Bigelow coauthored (with Wiener and Arturo Rosenblueth) one of the founding papers on cybernetics and modern teleology, "Behavior, Purpose and Teleology" (1943), which was published in Philosophy of Science. This paper mulled over the way mechanical, biological, and electronic systems could communicate and interact. This paper instigated the formation of the Teleological Society and later the Macy conferences. Bigelow was an active member of both organizations. He was a visiting scholar for many years at the Institute for Advanced Study in Princeton.

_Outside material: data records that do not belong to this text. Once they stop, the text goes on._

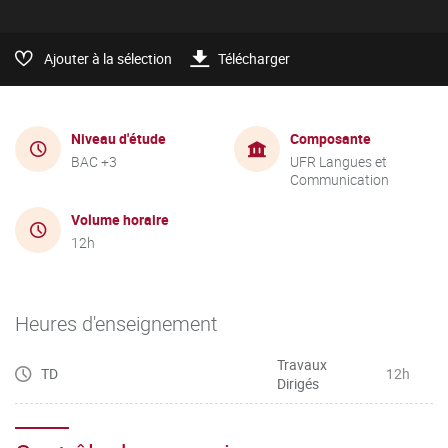
Ajouter à la sélection
Télécharger
Niveau d'étude
Composante
BAC +3
UFR Langues et
Communication
Volume horaire
12h
Heures d'enseignement
Travaux
TD
12h
Dirigés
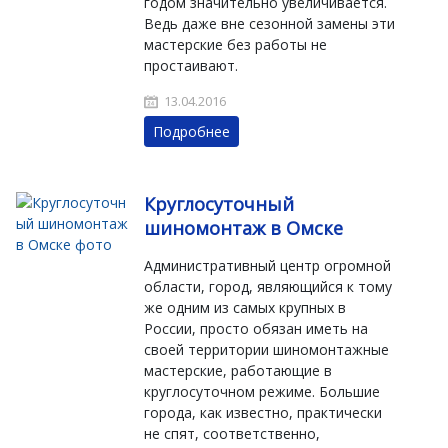
годом значительно увеличивается.
Ведь даже вне сезонной замены эти
мастерские без работы не
простаивают.
13.04.2016
Подробнее
Круглосуточный
шиномонтаж в Омске
Административный центр огромной
области, город, являющийся к тому
же одним из самых крупных в
России, просто обязан иметь на
своей территории шиномонтажные
мастерские, работающие в
круглосуточном режиме. Большие
города, как известно, практически
не спят, соответственно,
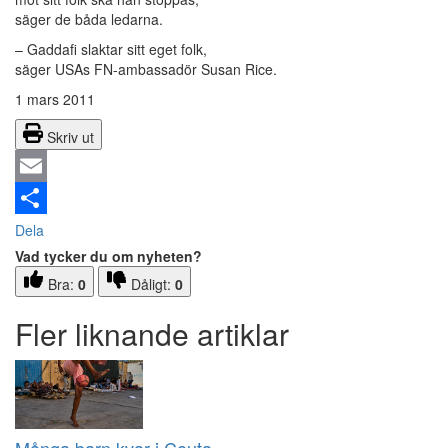
säger de båda ledarna.
– Gaddafi slaktar sitt eget folk,
säger USAs FN-ambassadör Susan Rice.
1 mars 2011
Skriv ut
Email
Dela
Vad tycker du om nyheten?
Bra:
0
Dåligt:
0
Fler liknande artiklar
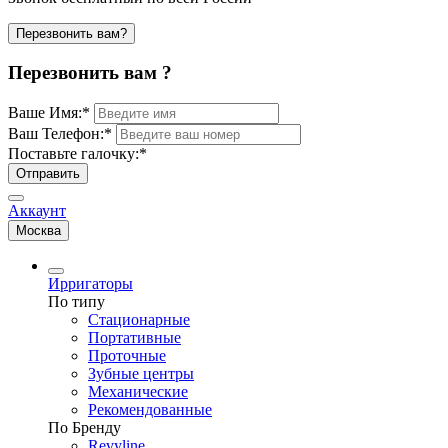
Перезвонить вам?
Перезвонить вам ?
Ваше Имя:
*
Ваш Телефон:
*
Поставьте галочку:
*
Отправить
Аккаунт
Москва
Ирригаторы
По типу
Стационарные
Портативные
Проточные
Зубные центры
Механические
Рекомендованные
По Бренду
Revyline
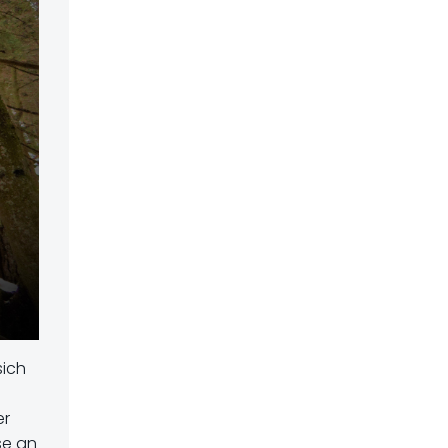
sich
er
se an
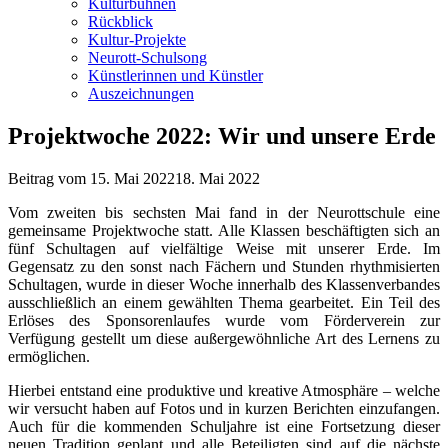
Kulturbühnen
Rückblick
Kultur-Projekte
Neurott-Schulsong
Künstlerinnen und Künstler
Auszeichnungen
Projektwoche 2022: Wir und unsere Erde
Beitrag vom
15. Mai 2022
18. Mai 2022
Vom zweiten bis sechsten Mai fand in der Neurottschule eine
gemeinsame Projektwoche statt. Alle Klassen beschäftigten sich an
fünf Schultagen auf vielfältige Weise mit unserer Erde. Im
Gegensatz zu den sonst nach Fächern und Stunden rhythmisierten
Schultagen, wurde in dieser Woche innerhalb des Klassenverbandes
ausschließlich an einem gewählten Thema gearbeitet. Ein Teil des
Erlöses des Sponsorenlaufes wurde vom Förderverein zur
Verfügung gestellt um diese außergewöhnliche Art des Lernens zu
ermöglichen.
Hierbei entstand eine produktive und kreative Atmosphäre – welche
wir versucht haben auf Fotos und in kurzen Berichten einzufangen.
Auch für die kommenden Schuljahre ist eine Fortsetzung dieser
neuen Tradition geplant und alle Beteiligten sind auf die nächste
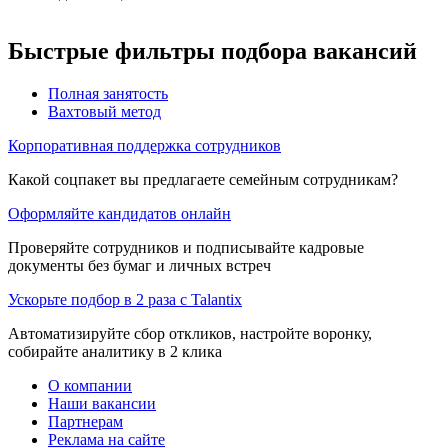
Быстрые фильтры подбора вакансий
Полная занятость
Вахтовый метод
Корпоративная поддержка сотрудников
Какой соцпакет вы предлагаете семейным сотрудникам?
Оформляйте кандидатов онлайн
Проверяйте сотрудников и подписывайте кадровые
документы без бумаг и личных встреч
Ускорьте подбор в 2 раза с Talantix
Автоматизируйте сбор откликов, настройте воронку,
собирайте аналитику в 2 клика
О компании
Наши вакансии
Партнерам
Реклама на сайте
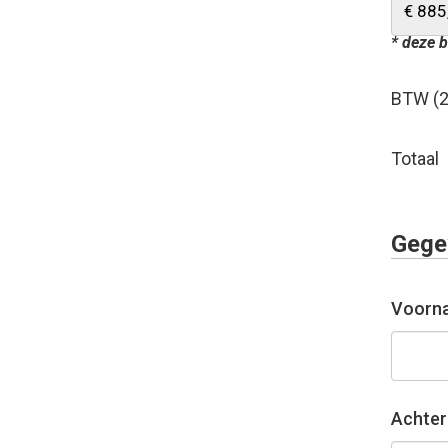
* deze b
BTW (
Totaal
Gege
Voorn
Achte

When John von Neumann sought to build one of the first digital computers at the Institute for Advanced Study, he hired Bigelow in 1946 as his "engineer," on Wiener's recommendation. The computer Bigelow built following von Neumann's design is called the IAS machine, although it was also called the MANIAC, a name that was later transferred to the successful clone of this machine at Los Alamos. Because von Neumann did not patent the IAS and wrote about it freely, 15 clones of the IAS were soon built. Nearly all general-purpose computers subsequently built are recognizable as influenced by the IAS machine's design.

Bigelow died on February 17, 2003, in Princeton, New Jersey.